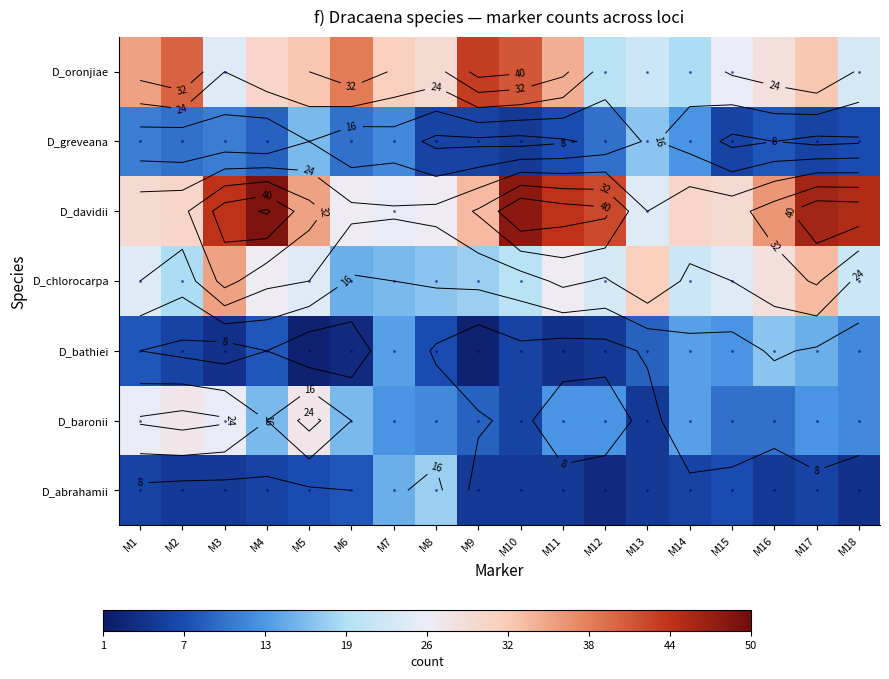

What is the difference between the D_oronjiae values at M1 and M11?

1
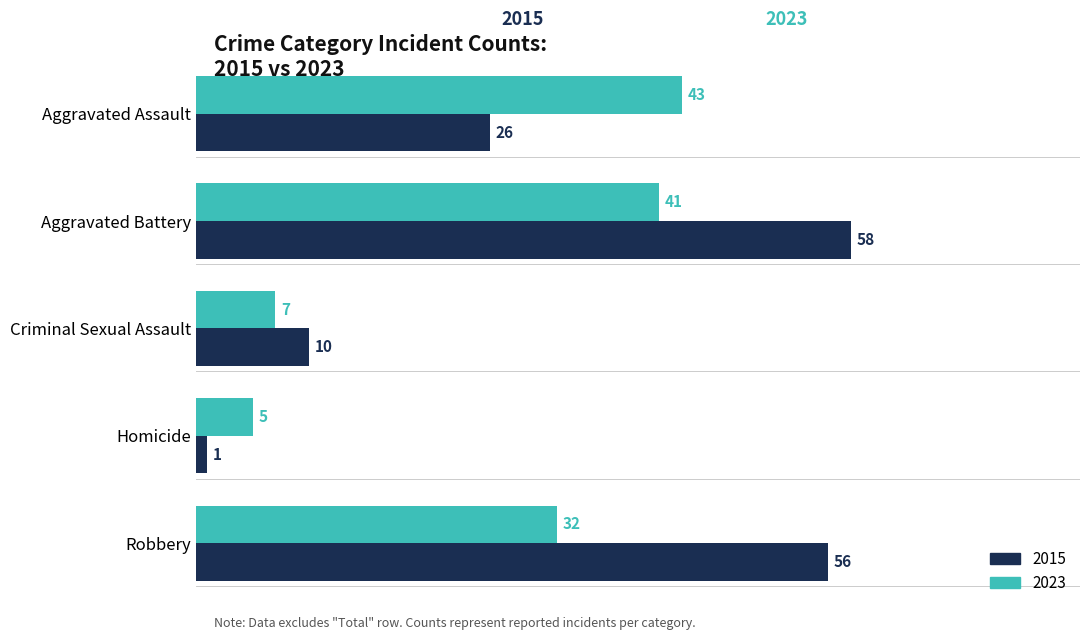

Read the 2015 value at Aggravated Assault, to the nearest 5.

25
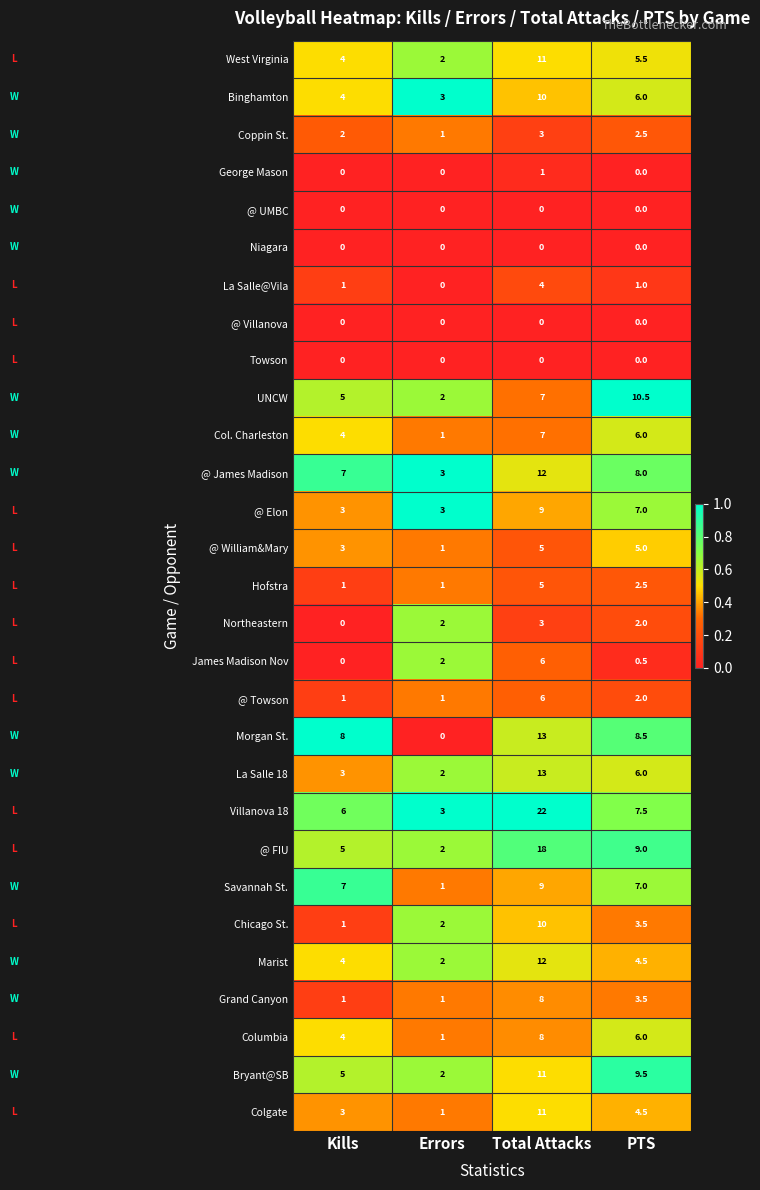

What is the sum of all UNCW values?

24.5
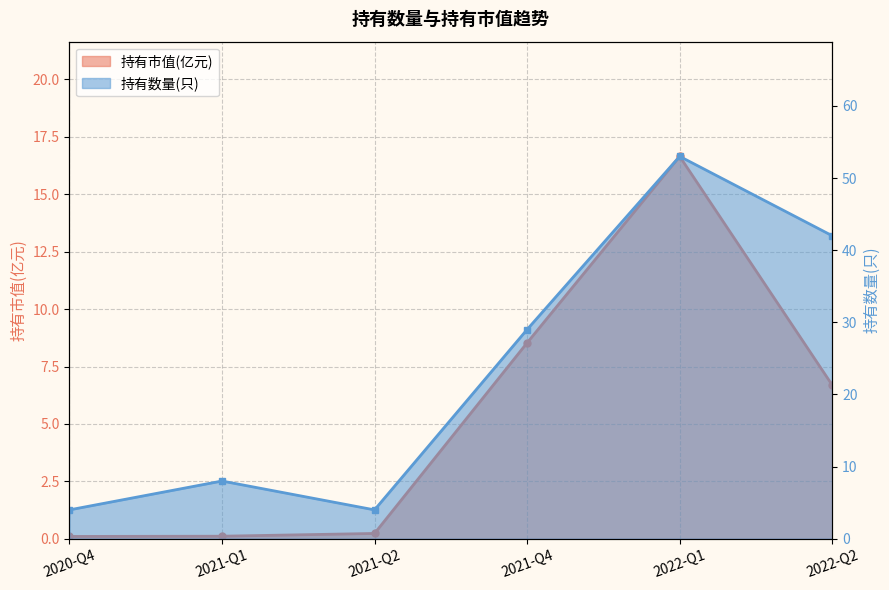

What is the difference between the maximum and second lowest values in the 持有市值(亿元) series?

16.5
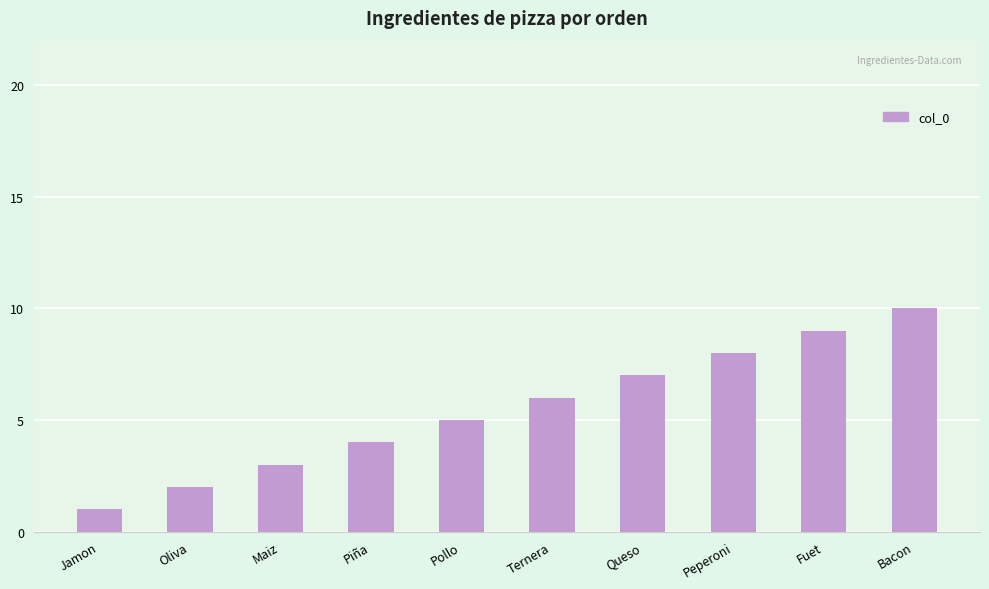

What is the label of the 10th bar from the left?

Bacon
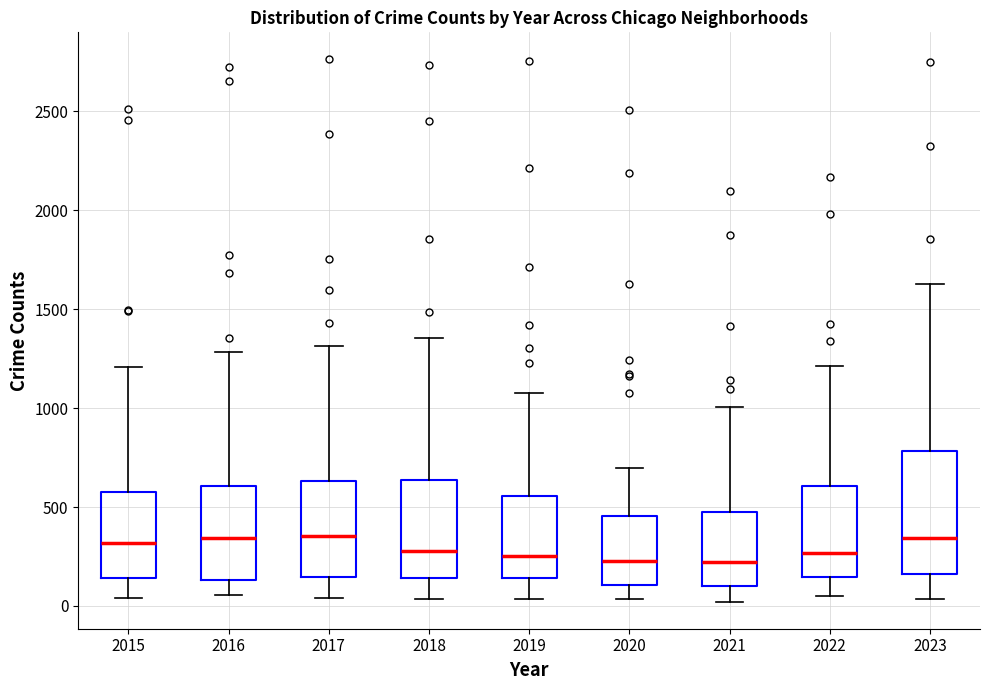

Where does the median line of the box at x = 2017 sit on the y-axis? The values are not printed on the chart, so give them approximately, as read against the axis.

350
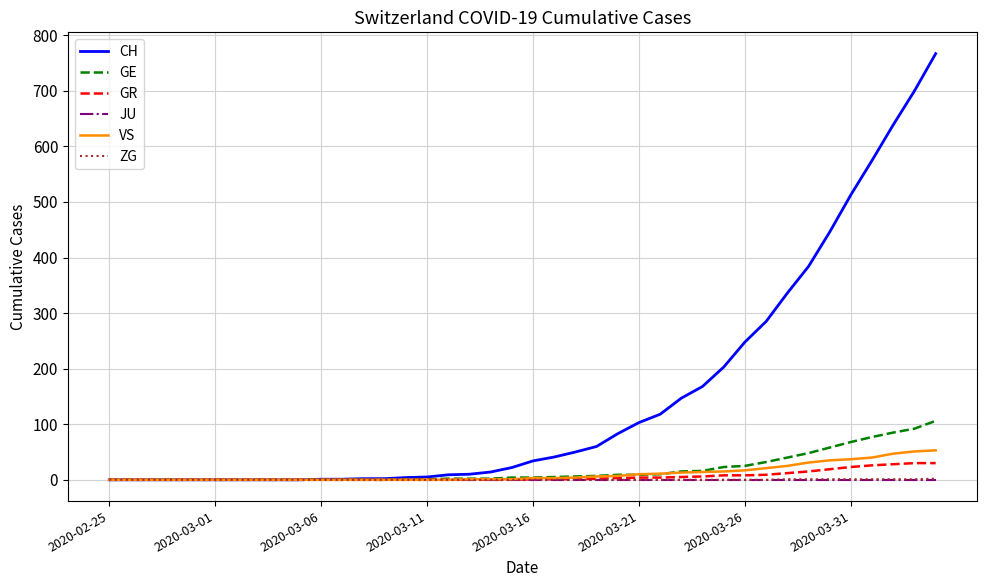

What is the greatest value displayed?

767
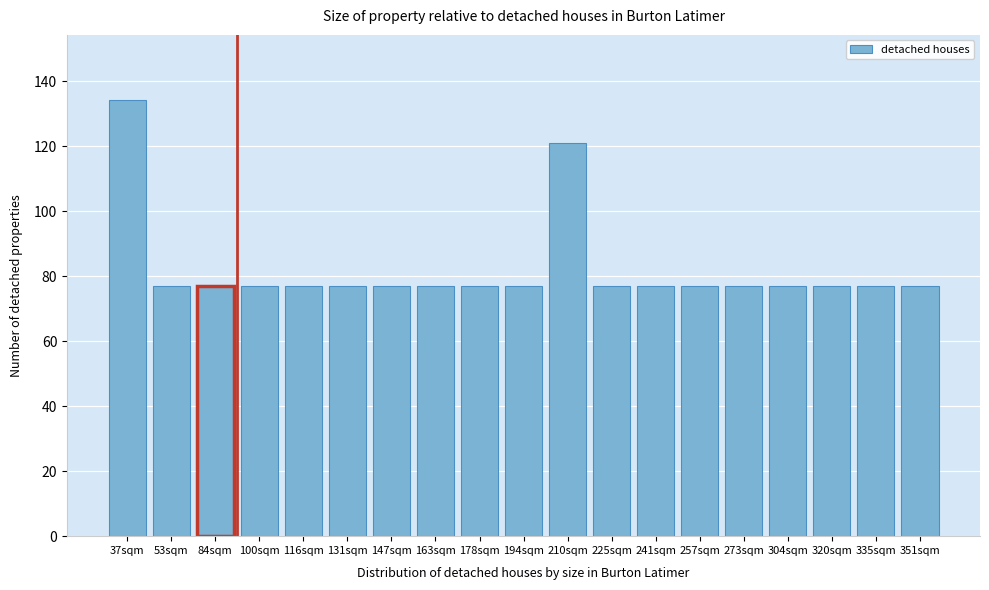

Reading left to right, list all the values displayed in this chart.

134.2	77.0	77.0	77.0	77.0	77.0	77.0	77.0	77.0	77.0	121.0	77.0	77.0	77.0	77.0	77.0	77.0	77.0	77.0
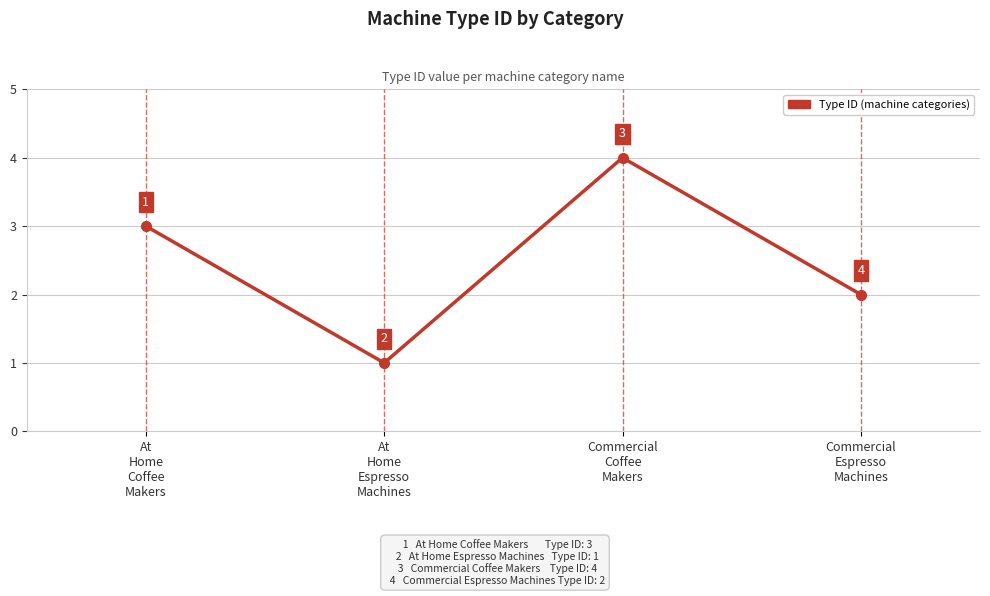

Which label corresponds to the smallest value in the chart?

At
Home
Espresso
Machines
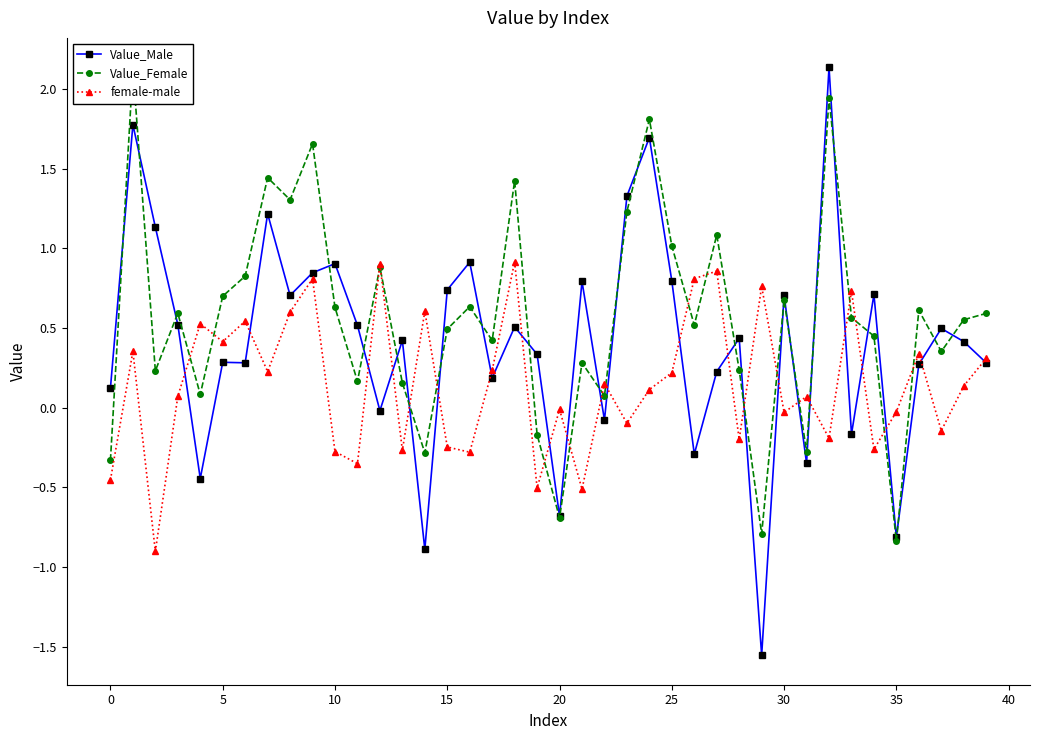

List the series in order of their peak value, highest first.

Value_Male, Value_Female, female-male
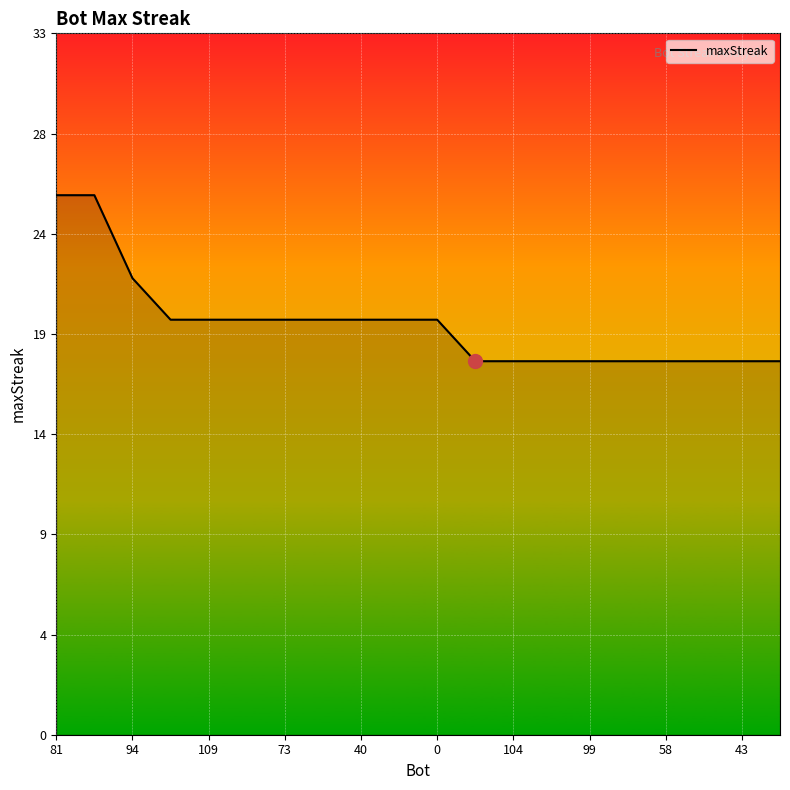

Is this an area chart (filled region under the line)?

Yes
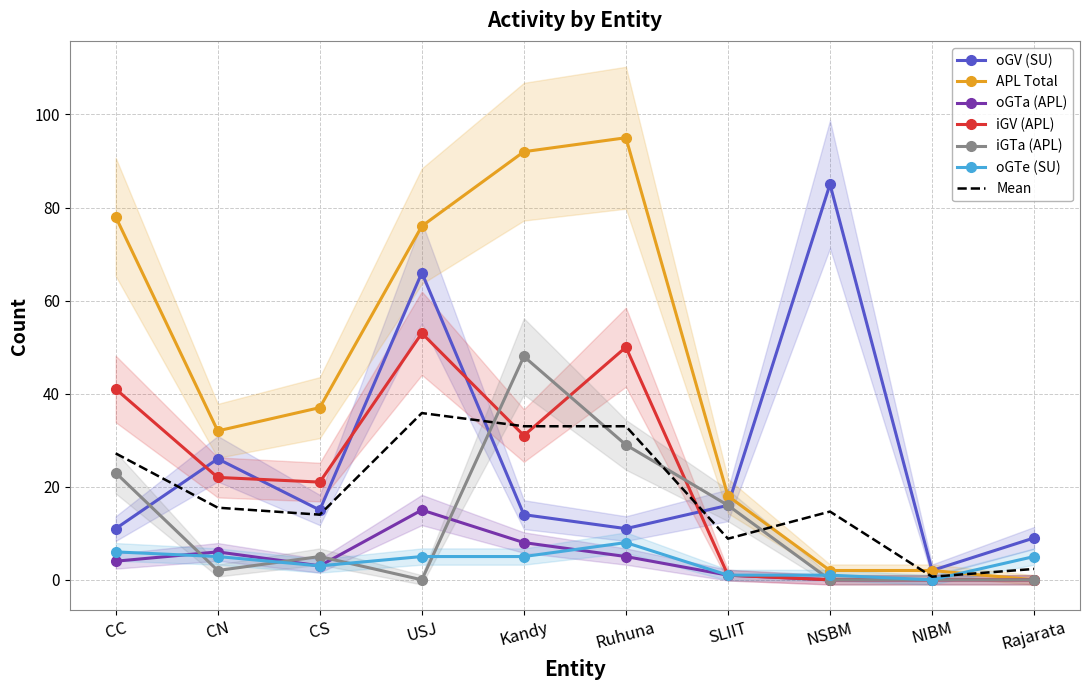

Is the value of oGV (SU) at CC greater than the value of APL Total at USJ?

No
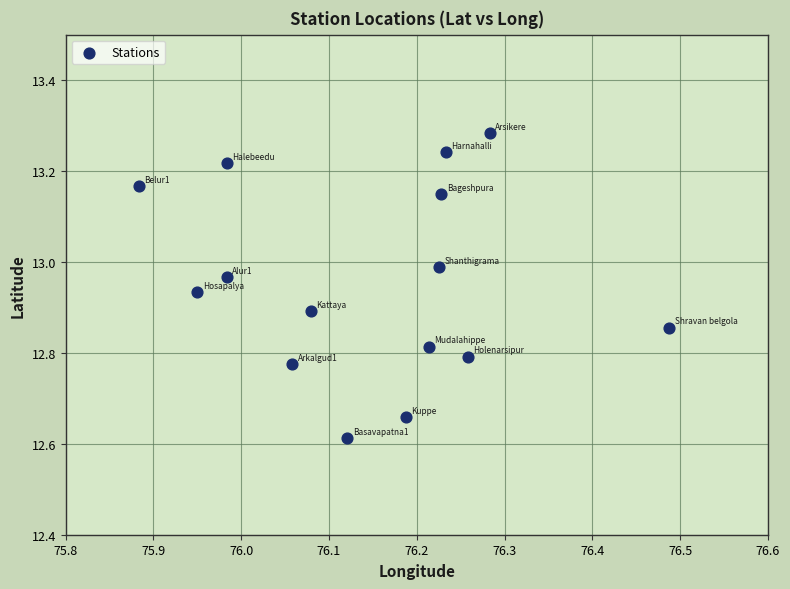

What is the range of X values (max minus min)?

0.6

- **ACTION ITEM**
Please repeat all of the records above word for word, leaving out the pictures.

- **SOLUTION**
What is the difference between the D_oronjiae values at M1 and M11?

1

Read the 2015 value at Aggravated Assault, to the nearest 5.

25

What is the sum of all UNCW values?

24.5

What is the difference between the maximum and second lowest values in the 持有市值(亿元) series?

16.5

What is the label of the 10th bar from the left?

Bacon

Where does the median line of the box at x = 2017 sit on the y-axis? The values are not printed on the chart, so give them approximately, as read against the axis.

350

What is the greatest value displayed?

767

Reading left to right, list all the values displayed in this chart.

134.2	77.0	77.0	77.0	77.0	77.0	77.0	77.0	77.0	77.0	121.0	77.0	77.0	77.0	77.0	77.0	77.0	77.0	77.0

Which label corresponds to the smallest value in the chart?

At
Home
Espresso
Machines

List the series in order of their peak value, highest first.

Value_Male, Value_Female, female-male

Is this an area chart (filled region under the line)?

Yes

Is the value of oGV (SU) at CC greater than the value of APL Total at USJ?

No

What is the range of X values (max minus min)?

0.6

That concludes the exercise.